Problem statement — Which lines in the records below contain the word "film"? Show each of those lines in full, treating uppercase and lowercase as different.

[Transcribed page contents]
■ ■ ■
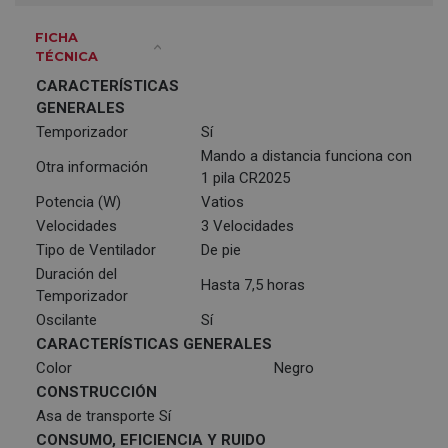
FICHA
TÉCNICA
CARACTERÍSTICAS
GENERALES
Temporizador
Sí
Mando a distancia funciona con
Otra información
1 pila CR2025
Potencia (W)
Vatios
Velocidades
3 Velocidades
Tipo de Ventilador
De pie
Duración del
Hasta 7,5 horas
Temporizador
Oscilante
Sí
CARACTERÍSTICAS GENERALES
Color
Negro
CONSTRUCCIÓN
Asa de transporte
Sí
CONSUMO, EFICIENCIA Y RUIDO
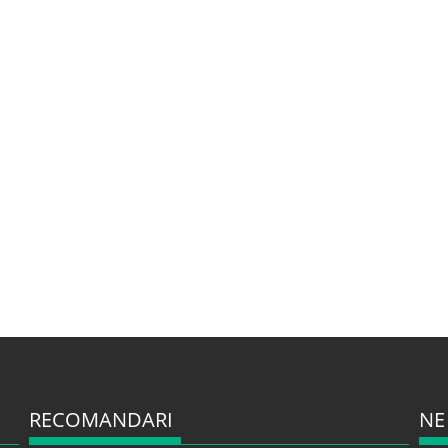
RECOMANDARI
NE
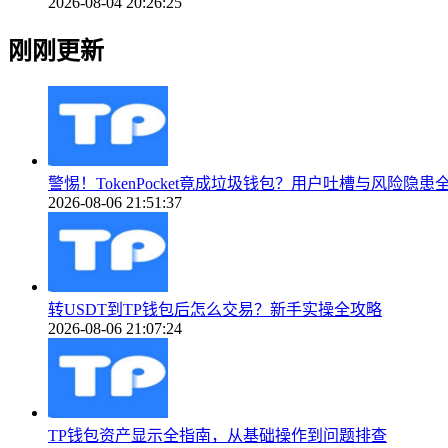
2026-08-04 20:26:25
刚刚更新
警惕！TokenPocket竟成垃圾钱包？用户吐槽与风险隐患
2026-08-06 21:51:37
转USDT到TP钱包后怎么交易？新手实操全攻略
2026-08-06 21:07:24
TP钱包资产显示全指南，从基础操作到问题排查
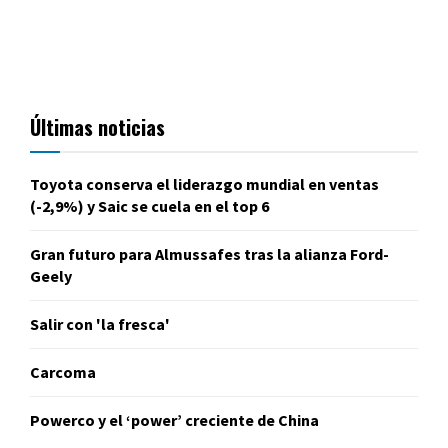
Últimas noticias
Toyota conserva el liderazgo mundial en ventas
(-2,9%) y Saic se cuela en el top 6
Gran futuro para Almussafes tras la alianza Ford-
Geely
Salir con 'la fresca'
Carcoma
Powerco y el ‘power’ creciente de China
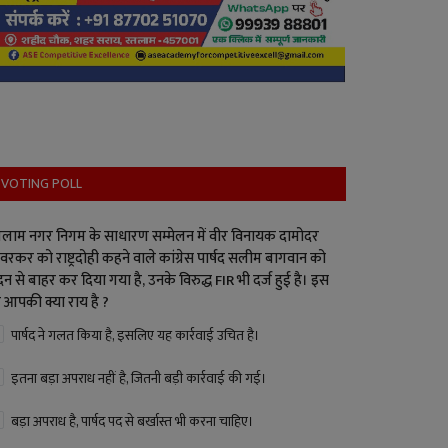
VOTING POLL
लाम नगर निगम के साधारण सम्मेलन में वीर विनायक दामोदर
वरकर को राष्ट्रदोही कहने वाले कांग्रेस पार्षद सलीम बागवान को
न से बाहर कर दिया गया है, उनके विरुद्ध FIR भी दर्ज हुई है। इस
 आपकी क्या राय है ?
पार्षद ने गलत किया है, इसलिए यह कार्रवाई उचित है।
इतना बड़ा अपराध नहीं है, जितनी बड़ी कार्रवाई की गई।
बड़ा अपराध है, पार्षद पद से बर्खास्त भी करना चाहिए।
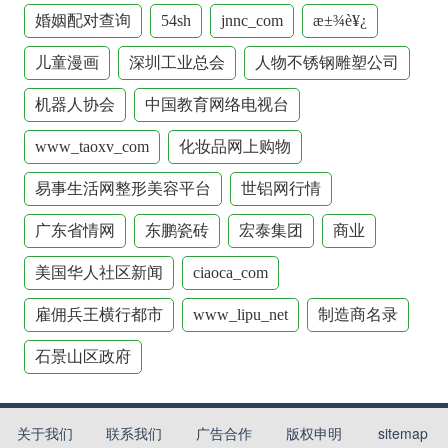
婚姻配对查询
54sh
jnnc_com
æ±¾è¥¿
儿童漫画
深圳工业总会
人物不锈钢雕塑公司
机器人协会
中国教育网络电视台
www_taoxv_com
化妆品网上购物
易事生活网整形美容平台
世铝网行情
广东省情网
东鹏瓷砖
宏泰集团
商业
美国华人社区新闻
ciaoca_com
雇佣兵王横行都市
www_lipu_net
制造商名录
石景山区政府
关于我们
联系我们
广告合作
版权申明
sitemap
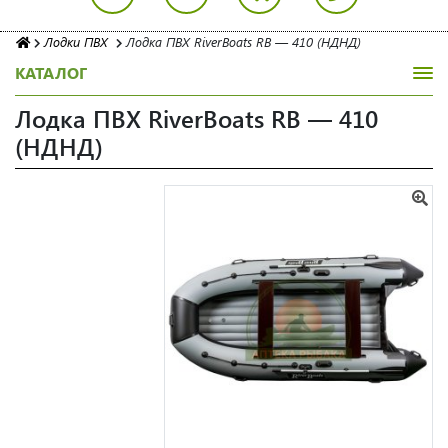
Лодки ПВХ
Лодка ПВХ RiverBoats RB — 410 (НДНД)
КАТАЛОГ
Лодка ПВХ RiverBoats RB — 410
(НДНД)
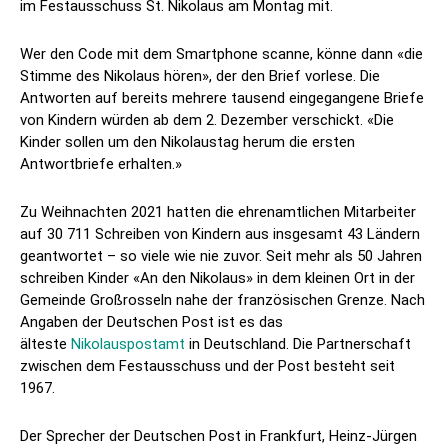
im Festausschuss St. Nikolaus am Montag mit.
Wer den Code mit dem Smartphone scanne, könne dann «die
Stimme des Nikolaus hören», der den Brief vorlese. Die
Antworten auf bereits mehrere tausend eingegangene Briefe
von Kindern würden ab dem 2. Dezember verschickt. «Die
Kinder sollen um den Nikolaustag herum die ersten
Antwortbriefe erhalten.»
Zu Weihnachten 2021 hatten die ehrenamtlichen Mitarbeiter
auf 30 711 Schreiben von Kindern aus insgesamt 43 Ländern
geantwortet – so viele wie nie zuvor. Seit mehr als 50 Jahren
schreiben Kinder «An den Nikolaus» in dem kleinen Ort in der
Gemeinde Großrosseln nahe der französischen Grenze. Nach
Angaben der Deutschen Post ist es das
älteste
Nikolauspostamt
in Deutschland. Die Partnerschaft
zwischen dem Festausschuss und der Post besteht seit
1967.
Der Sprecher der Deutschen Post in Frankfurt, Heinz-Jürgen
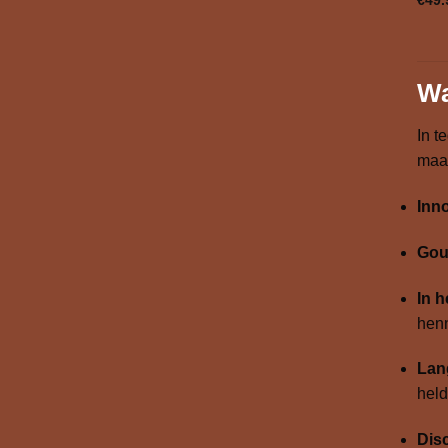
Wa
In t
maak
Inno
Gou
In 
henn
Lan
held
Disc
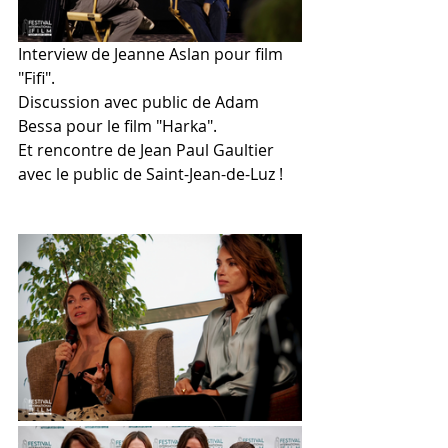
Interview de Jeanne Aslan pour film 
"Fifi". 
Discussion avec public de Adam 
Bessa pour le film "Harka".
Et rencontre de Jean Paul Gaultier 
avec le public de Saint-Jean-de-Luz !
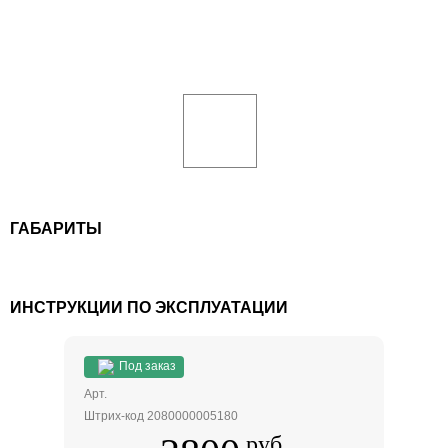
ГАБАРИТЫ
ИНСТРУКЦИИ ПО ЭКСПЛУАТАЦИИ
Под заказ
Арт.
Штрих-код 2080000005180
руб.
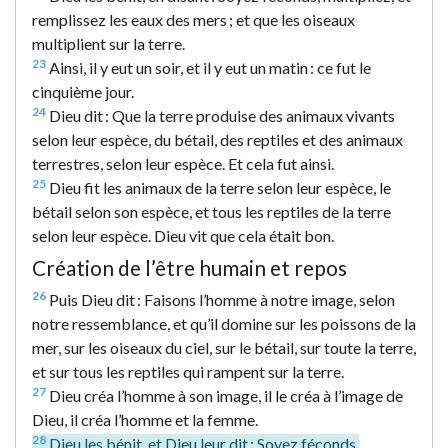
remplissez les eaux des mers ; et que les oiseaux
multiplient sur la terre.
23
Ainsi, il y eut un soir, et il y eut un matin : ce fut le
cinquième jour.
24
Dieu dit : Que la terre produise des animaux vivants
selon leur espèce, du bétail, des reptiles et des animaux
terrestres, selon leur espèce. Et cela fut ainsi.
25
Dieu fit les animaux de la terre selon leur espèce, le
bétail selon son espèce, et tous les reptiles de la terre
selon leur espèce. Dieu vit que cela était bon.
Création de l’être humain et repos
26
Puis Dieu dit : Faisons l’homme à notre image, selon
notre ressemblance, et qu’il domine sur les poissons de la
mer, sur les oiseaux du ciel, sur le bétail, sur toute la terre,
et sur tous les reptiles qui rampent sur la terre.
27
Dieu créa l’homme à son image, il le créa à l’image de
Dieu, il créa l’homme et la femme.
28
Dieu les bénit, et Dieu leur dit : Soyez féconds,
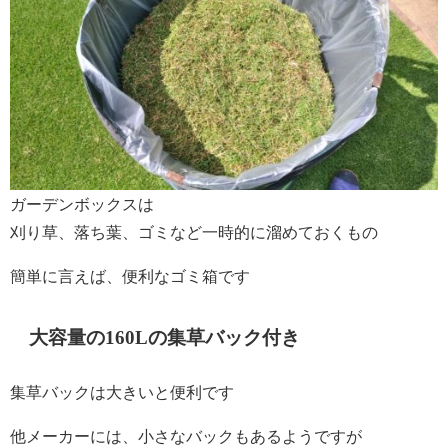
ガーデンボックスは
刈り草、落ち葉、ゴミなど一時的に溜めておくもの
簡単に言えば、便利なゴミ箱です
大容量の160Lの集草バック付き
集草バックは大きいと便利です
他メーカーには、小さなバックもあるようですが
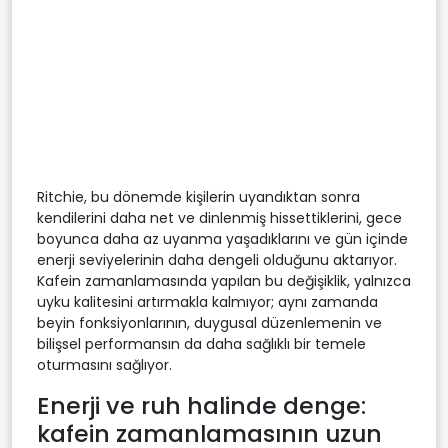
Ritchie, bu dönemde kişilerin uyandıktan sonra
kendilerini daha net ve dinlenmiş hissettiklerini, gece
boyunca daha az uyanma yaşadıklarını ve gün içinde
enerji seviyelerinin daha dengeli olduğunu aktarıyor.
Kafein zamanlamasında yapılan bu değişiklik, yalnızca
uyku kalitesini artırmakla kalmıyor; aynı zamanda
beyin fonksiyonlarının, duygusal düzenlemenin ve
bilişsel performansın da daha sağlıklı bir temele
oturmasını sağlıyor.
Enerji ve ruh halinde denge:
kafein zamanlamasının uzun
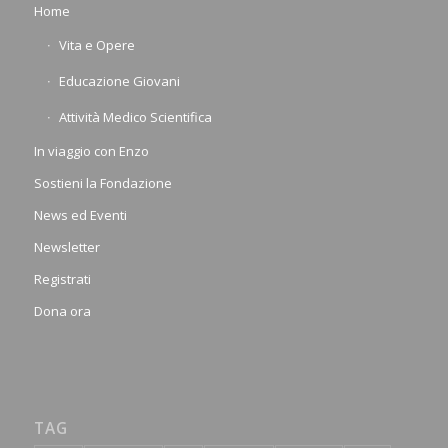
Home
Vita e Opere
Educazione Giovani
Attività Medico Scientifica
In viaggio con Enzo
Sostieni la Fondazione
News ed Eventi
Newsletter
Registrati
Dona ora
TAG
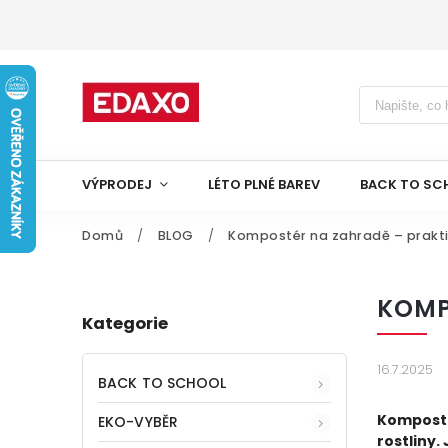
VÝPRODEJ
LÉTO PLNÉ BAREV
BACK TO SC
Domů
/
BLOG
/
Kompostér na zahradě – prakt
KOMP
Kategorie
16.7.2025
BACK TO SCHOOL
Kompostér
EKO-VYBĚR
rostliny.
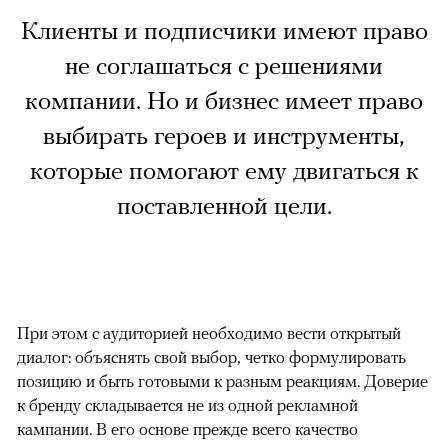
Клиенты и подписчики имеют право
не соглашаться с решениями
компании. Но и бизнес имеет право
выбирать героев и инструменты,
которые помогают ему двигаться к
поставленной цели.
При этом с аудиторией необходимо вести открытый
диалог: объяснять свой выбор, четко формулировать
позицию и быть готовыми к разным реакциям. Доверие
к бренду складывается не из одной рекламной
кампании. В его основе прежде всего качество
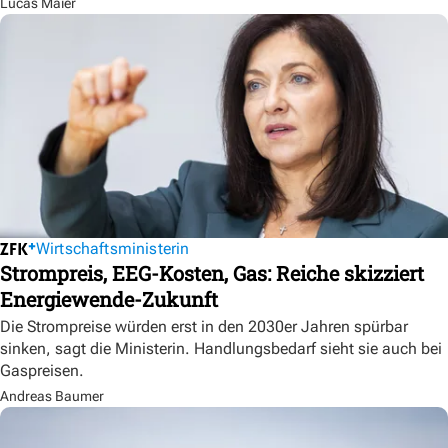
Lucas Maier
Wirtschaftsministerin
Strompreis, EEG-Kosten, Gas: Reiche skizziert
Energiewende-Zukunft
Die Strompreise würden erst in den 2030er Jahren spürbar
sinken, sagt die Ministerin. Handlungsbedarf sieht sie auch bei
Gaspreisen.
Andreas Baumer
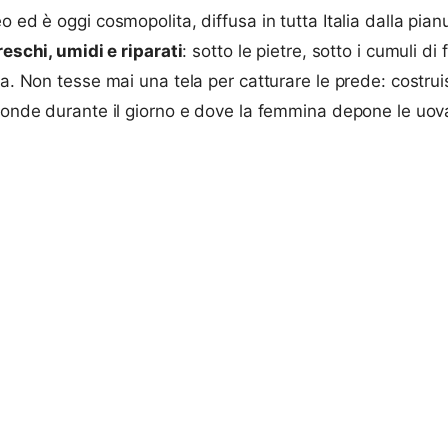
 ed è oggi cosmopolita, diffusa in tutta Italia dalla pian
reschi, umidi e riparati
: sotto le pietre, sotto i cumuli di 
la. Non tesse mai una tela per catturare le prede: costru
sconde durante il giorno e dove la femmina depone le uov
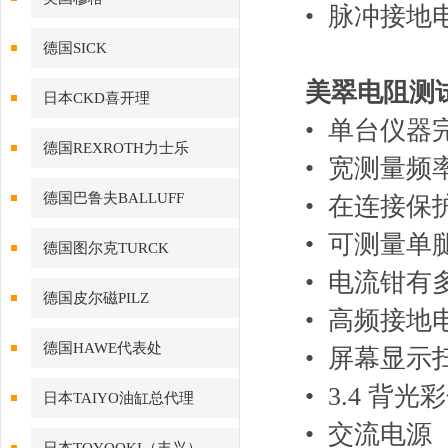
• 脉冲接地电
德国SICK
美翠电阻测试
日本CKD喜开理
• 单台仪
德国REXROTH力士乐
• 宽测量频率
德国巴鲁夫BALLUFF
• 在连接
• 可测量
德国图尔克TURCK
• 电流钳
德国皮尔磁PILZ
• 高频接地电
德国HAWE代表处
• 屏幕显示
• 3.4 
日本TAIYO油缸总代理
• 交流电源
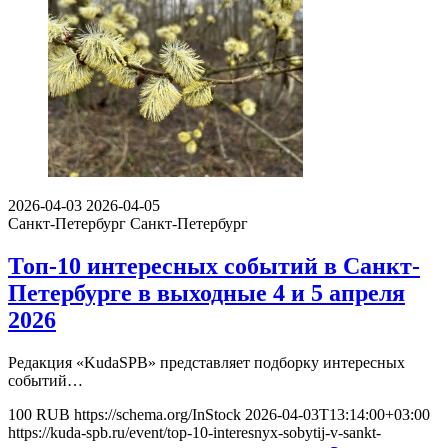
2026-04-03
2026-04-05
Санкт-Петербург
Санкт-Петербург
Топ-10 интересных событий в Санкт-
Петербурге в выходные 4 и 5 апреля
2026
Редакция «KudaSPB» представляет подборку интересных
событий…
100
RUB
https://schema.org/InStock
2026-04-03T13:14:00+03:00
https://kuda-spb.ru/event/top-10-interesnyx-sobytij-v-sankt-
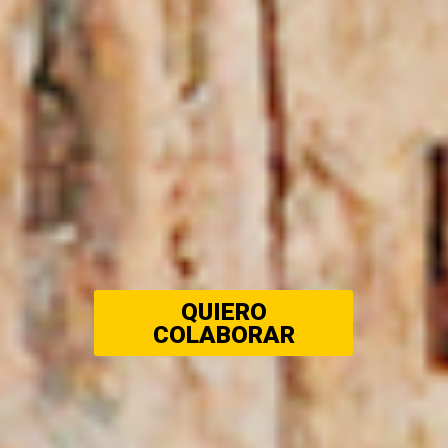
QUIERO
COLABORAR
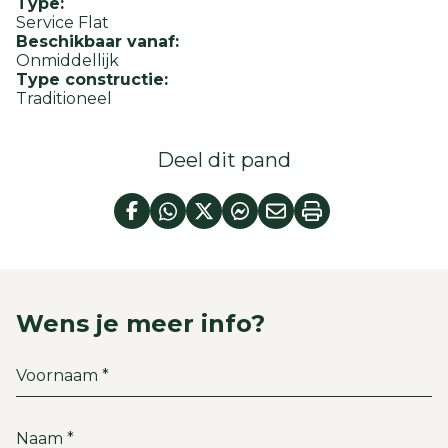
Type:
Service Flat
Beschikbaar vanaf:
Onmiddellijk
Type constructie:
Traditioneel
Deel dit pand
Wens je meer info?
■ ■ ■
Expected output —
Interview de Jeanne Aslan pour film 
Bessa pour le film "Harka".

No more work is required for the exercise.